Ihre Dienstboten hielten sie zweifellos für völlig verrückt, als sie verlangte, das Verdeck herunterzulassen. Ihr Kutscher hatte versucht, sie davon abzubringen, ebenso wie ihr Butler und ihre Zofe, obwohl sie es eigentlich besser wissen müssten. Veronica änderte nur sehr selten ihre Meinung. Warum hatten sie nicht einfach gesagt: »Aber Mylady, es ist verdammt kalt dort draußen.« Sie ignorierte den Gedanken, dass sie es auf ihre Weise vielleicht sogar getan hatten. Doch ganz so schlimm war es trotz allem nicht. Sie hatte eine warme Decke über den Beinen und einen aufgeheizten Ziegelstein zu ihren Füßen. Und die Kälte war eigentlich sogar sehr belebend, sobald man aufhörte zu frösteln.

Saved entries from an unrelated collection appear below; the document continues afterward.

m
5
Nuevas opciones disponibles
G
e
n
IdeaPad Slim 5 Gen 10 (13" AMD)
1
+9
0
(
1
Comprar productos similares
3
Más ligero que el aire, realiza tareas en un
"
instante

Eine Kleinigkeit wie das Wetter würde einen Abenteurer wie Sir Sebastian doch gewiss nicht fern halten. Aber Veronica fragte sich doch langsam, wo er blieb. Nervös richtete sie sich auf und ließ den Blick über den Park gleiten, bevor sie seufzend wieder in die Polster zurücksank. Vielleicht war sie nicht deutlich genug gewesen. Oder zu deutlich. Vielleicht hatte sie ihn abgeschreckt mit ihrem Hang zu hitzigen Debatten und ihrem fortschrittlichen Denken? Dennoch sollte man meinen, dass es mehr als ihre unverblümte Art erfordern würde, einen Mann von Sir Sebastians Mut und innerer Stärke abzuschrecken, als der er sich durch seine Abenteuer erwiesen hatte, vorausgesetzt natürlich, dass das nicht auch nur eine Illusion war. Womöglich war er genauso nervös wegen dieses Treffens wie sie selbst.

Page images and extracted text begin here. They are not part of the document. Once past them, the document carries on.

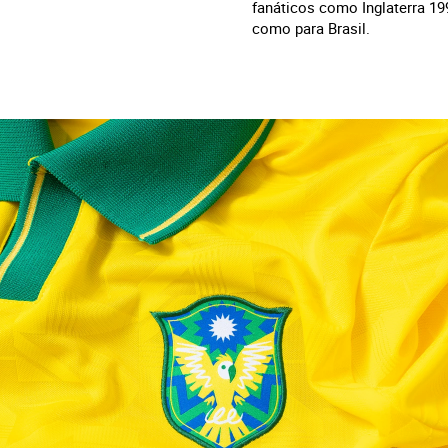
fanáticos como Inglaterra 19
como para Brasil.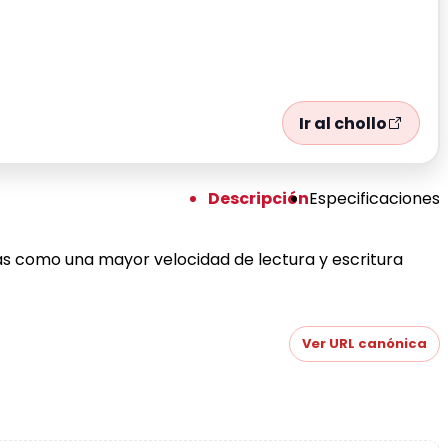
Ir al chollo
Descripción
Especificaciones
ajas como una mayor velocidad de lectura y escritura
Ver URL canónica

Veronica war es nicht gewöhnt, nervös oder unsicher zu sein – aber dann wiederum hatte sie ja auch noch nie zuvor einen Mann erobern wollen. Und wenn sie es recht bedachte, war sie nicht einmal ganz sicher, was sie tat oder wie sie es anstellen sollte, ihr Ziel zu erreichen. Unwillkürlich verzog sie das Gesicht.